Vous voulez devenir photographe de presse ?

Lena Mucha, conteuse mondiale, explique pourquoi le monde exigeant du photojournalisme requiert plus que du cran, du cœur et du talent…
« À 18 ans, je ne pensais pas que je deviendrais photographe. J’ai étudié l’anthropologie sociale et les sciences politiques, c’est alors que j’ai commencé à photographier », explique la photojournaliste indépendante allemande Lena Mucha, dont le dévouement à capturer la résilience et les luttes des communautés marginalisées a commencé à l’occasion de son mémoire de Master, lorsqu’elle documentait la résistance civile à Medellín, en Colombie. Elle est aujourd’hui largement admirée pour avoir braqué les projecteurs sur des questions de droits humains et de changements sociétaux à travers le globe, avec un objectif empathique unique. Elle reçoit régulièrement des commandes de médias prestigieux du monde entier, notamment du New York Post, du National Geographic, du New York Times et du Washington Post.

[Listes de coordonnées des cadres]
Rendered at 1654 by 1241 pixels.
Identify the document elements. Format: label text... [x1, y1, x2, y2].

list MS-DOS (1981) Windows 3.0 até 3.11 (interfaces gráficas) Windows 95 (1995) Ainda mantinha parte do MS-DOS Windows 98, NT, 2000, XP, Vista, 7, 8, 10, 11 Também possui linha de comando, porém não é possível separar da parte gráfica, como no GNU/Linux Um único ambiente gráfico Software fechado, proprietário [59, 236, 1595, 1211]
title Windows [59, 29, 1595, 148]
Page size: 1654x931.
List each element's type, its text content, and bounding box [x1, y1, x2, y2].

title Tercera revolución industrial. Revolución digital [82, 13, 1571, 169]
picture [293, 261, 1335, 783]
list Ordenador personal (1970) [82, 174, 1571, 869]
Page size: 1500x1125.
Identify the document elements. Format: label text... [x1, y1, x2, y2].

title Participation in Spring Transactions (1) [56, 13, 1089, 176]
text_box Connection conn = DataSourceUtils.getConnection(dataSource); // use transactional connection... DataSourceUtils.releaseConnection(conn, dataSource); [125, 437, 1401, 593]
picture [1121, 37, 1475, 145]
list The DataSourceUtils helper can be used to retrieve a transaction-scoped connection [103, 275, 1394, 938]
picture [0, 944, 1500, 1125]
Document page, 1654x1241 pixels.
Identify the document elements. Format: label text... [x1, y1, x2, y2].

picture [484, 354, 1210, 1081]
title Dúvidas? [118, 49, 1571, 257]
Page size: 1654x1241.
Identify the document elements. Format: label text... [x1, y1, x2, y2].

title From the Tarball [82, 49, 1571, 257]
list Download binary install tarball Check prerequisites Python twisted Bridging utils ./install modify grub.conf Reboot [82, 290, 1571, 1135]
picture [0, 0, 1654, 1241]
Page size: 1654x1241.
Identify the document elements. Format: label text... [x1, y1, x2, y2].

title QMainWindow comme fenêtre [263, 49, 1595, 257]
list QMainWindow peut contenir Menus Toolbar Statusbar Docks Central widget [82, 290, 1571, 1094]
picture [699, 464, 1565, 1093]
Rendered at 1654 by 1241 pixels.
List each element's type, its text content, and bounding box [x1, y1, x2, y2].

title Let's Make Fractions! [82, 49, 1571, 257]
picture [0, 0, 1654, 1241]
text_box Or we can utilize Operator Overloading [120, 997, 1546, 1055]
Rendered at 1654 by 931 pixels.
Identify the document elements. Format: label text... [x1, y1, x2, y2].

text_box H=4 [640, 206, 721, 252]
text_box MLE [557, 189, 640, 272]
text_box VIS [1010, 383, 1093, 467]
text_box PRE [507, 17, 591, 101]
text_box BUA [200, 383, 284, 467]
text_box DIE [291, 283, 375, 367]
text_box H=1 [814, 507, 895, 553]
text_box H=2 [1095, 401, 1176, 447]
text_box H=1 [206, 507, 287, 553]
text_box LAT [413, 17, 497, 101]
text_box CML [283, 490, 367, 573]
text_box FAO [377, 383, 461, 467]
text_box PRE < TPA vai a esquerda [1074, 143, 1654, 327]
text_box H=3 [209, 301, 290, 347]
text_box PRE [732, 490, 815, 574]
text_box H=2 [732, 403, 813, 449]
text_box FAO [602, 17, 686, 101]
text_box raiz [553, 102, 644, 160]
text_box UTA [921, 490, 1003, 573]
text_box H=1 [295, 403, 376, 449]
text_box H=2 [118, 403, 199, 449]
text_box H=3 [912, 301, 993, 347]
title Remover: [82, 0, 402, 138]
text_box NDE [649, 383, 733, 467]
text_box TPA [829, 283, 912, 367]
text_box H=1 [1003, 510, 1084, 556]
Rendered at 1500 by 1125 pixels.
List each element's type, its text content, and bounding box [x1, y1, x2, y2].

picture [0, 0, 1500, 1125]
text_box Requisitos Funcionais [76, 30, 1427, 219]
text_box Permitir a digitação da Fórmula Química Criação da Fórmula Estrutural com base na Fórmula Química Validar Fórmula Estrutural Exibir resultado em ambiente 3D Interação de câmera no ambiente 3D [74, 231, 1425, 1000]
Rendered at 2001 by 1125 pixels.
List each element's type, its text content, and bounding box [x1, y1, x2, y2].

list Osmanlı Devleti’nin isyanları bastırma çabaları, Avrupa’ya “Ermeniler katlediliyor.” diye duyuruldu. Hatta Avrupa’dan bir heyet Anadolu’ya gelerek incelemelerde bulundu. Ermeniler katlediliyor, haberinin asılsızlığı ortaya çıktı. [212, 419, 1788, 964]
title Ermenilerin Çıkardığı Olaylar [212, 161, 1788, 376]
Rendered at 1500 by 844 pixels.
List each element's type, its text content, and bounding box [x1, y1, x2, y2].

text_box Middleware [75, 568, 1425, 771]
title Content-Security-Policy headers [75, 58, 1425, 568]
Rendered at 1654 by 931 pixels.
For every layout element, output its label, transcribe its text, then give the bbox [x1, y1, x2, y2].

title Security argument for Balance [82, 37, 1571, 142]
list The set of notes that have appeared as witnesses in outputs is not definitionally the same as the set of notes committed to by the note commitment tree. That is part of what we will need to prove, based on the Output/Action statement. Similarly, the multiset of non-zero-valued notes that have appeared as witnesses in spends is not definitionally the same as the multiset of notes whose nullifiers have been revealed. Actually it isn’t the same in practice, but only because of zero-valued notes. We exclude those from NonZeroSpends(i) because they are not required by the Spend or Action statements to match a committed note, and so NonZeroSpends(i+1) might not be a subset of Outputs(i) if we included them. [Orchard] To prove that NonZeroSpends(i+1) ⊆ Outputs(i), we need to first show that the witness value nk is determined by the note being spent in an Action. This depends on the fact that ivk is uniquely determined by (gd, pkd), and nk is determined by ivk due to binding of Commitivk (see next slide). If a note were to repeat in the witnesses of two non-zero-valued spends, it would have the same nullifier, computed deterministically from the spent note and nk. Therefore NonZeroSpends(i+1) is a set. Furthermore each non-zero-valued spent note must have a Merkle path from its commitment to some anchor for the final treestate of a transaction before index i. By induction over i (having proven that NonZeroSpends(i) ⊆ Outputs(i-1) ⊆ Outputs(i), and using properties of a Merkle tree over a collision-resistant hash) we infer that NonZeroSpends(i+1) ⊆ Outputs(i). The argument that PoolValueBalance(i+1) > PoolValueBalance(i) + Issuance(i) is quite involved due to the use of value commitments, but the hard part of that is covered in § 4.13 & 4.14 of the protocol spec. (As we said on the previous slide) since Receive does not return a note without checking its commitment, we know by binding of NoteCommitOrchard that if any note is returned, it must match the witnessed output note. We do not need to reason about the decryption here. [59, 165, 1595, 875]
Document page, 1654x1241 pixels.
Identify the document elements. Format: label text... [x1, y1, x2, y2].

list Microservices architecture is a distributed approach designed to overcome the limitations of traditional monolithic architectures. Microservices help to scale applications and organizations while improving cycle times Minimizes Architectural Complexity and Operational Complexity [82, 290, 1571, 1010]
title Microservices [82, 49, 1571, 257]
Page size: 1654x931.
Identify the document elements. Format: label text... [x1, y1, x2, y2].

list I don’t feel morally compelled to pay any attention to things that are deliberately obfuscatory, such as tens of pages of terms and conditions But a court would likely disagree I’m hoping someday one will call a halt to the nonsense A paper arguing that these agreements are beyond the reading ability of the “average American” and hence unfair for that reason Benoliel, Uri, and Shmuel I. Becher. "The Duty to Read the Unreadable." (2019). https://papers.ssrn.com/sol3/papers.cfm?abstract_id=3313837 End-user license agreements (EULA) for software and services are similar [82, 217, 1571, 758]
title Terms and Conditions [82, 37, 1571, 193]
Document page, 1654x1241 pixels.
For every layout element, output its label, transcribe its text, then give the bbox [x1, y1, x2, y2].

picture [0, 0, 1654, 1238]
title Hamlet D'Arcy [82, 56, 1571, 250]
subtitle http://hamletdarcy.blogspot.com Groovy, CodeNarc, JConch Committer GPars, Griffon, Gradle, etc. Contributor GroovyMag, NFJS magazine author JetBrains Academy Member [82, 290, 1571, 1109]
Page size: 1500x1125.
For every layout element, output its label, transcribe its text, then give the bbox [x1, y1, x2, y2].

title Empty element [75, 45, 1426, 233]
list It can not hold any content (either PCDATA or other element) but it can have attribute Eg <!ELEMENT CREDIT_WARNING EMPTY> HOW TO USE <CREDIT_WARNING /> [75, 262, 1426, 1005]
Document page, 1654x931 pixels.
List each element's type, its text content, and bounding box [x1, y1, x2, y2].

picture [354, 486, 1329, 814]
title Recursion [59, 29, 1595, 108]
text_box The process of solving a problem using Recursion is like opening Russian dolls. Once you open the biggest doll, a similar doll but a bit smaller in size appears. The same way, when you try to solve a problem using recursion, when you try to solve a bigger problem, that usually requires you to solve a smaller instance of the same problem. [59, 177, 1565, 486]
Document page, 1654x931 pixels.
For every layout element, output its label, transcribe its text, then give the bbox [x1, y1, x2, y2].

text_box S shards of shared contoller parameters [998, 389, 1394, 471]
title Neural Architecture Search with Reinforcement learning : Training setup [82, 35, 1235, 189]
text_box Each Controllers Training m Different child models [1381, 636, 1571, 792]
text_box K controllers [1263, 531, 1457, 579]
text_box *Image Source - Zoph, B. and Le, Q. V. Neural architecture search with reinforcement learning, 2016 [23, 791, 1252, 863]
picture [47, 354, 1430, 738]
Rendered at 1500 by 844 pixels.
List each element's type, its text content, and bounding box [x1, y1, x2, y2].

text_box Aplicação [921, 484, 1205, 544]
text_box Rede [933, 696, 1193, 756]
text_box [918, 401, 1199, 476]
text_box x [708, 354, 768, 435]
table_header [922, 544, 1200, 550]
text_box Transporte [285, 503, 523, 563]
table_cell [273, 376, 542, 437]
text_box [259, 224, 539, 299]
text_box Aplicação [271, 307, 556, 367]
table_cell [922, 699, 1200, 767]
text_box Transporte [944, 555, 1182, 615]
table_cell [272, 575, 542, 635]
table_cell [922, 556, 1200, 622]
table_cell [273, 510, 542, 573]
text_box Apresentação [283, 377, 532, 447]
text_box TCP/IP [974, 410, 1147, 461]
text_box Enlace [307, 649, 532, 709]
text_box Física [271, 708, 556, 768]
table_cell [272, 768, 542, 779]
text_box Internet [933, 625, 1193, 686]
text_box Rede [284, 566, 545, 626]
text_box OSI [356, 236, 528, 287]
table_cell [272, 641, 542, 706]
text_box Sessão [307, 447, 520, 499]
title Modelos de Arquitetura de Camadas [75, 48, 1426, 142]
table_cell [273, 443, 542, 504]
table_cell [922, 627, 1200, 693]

* _Consigne écrite_: Reprenez le texte sur la photojournaliste Lena Mucha juste après sa dernière phrase. Les entrées ne sont pas nécessaires ici.

* _Résultat de la tâche_:
Réussir en tant que photojournaliste
Les premiers travaux de Lena avec des ONG sur les droits humains et les questions de genre ont été la clé ouvrant des portes cruciales pour mettre un pied dans le secteur, en commençant par une commande en Bolivie pour le New York Times. « Je vivais en Colombie lorsqu’ils m’ont contactée et c’est le principal conseil que je donnerais à celles et ceux qui cherchent à se faire une place. Je ne suis pas restée à Berlin en attendant que de grandes histoires apparaissent, je suis partie seule à l’étranger à la recherche d’histoires. »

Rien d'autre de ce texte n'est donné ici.